■ TEXTAUSZUG ■
Die Kündigung des Mietverhältnisses durch den Vermieter wegen Eigenbedarfs ist schon seit jeher regelmäßig Gegenstand von rechtlichen Auseinandersetzungen zwischen Mieter und Vermieter. Das Gesetz sieht den Eigenbedarf in § 573 Abs. 2 Nr. 2 BGB ausdrücklich als Grund für eine ordentliche Vermieterkündigung vor. Grundlegende Frage in jedem Einzelfall ist folglich, ob ein Fall von Eigenbedarf tatsächlich vorliegt und die ausgesprochene Kündigung daher gerechtfertigt ist.
Die Möglichkeit der Eigenbedarfskündigung ist Ausdruck der von Art. 14 Abs. 1 Grundgesetz geschützten Eigentumsfreiheit. Der Vermieter soll seine Wohnung im Bedarfsfalle für sich oder privilegierte Angehörige nutzen können. Nach der Rechtsprechung von Bundesverfassungsgericht und Bundesgerichtshof (BGH) haben die Instanzgerichte, die im Streitfall über die Rechtmäßigkeit einer Eigenbedarfskündigung zu entscheiden haben, grundsätzlich zu respektieren, dass der Vermieter sich entscheidet, die bisher vermietete Wohnung nunmehr anderweitig, nämlich für sich oder seine Angehörigen, zu nutzen. Welchen Wohnbedarf der Vermieter dabei für angemessen hält, steht dabei grundsätzlich in freiem Ermessen des Vermieters – selbst wenn im Einzelfall das Gericht eine andere Vorstellung von angemessenem Wohnen haben sollte.

■ DATENAUSZUG ■
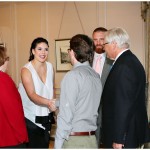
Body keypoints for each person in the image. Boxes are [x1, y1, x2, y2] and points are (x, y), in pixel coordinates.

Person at [101, 27, 150, 148]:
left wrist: (119, 138)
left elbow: (123, 105)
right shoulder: (130, 61)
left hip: (124, 136)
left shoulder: (124, 66)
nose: (103, 48)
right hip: (129, 132)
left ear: (114, 44)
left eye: (105, 44)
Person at [54, 34, 102, 149]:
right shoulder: (95, 76)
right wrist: (57, 102)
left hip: (74, 141)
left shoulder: (72, 76)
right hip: (92, 140)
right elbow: (83, 101)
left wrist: (57, 145)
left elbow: (66, 116)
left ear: (72, 52)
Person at [18, 37, 57, 148]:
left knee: (45, 146)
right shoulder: (26, 70)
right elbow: (32, 95)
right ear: (33, 51)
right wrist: (49, 102)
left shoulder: (50, 67)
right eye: (39, 49)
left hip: (46, 116)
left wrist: (53, 104)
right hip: (30, 118)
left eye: (46, 49)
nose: (43, 52)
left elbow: (52, 88)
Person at [0, 46, 28, 148]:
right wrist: (22, 137)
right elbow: (14, 112)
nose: (8, 61)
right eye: (7, 58)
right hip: (9, 139)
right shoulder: (4, 80)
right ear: (3, 60)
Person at [92, 27, 113, 147]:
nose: (99, 43)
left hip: (108, 108)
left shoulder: (113, 59)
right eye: (95, 40)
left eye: (101, 39)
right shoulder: (87, 59)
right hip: (90, 108)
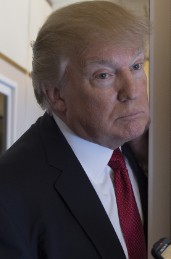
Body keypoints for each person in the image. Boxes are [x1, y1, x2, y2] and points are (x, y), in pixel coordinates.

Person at [0, 2, 150, 259]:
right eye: (104, 75)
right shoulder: (8, 196)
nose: (132, 91)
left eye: (136, 66)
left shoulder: (138, 149)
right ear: (57, 95)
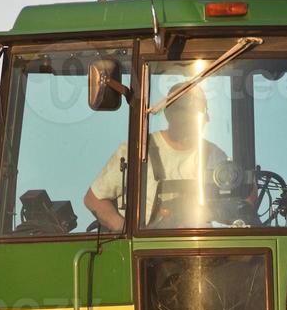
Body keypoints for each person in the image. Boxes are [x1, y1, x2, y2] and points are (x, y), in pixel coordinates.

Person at [83, 84, 228, 233]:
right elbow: (94, 199)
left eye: (197, 111)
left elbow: (239, 200)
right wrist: (124, 229)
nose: (190, 118)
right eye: (184, 111)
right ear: (169, 114)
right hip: (147, 249)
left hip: (199, 247)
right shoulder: (136, 152)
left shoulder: (215, 156)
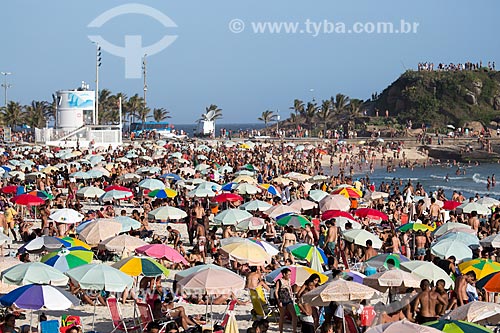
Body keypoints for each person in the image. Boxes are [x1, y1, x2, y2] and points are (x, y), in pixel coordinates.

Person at [275, 268, 297, 333]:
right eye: (288, 274)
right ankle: (281, 331)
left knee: (294, 315)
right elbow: (276, 291)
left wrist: (292, 297)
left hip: (288, 299)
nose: (289, 276)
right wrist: (278, 300)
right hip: (282, 299)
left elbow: (290, 289)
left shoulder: (289, 280)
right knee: (282, 316)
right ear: (284, 274)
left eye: (290, 274)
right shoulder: (279, 281)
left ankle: (294, 330)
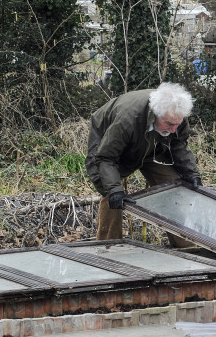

■ AUFGABEN ■
A – Welche Gerichte oder Gerichtsarten nennt der Textauszug zur Eigenbedarfskündigung, wenn man das allgemein gebrauchte „das Gericht“ nicht mitzählt?
B – Gib den Abschnitt des Textauszugs zur Eigenbedarfskündigung wortgetreu aus, beginnend mit „Die Kündigung des“ und fortlaufend bis einschließlich „daher gerechtfertigt ist.“.

■ LÖSUNGEN ■
A –
- Bundesverfassungsgericht
- Bundesgerichtshof (BGH)
- Instanzgerichte

B –
Die Kündigung des Mietverhältnisses durch den Vermieter wegen Eigenbedarfs ist schon seit jeher regelmäßig Gegenstand von rechtlichen Auseinandersetzungen zwischen Mieter und Vermieter. Das Gesetz sieht den Eigenbedarf in § 573 Abs. 2 Nr. 2 BGB ausdrücklich als Grund für eine ordentliche Vermieterkündigung vor. Grundlegende Frage in jedem Einzelfall ist folglich, ob ein Fall von Eigenbedarf tatsächlich vorliegt und die ausgesprochene Kündigung daher gerechtfertigt ist.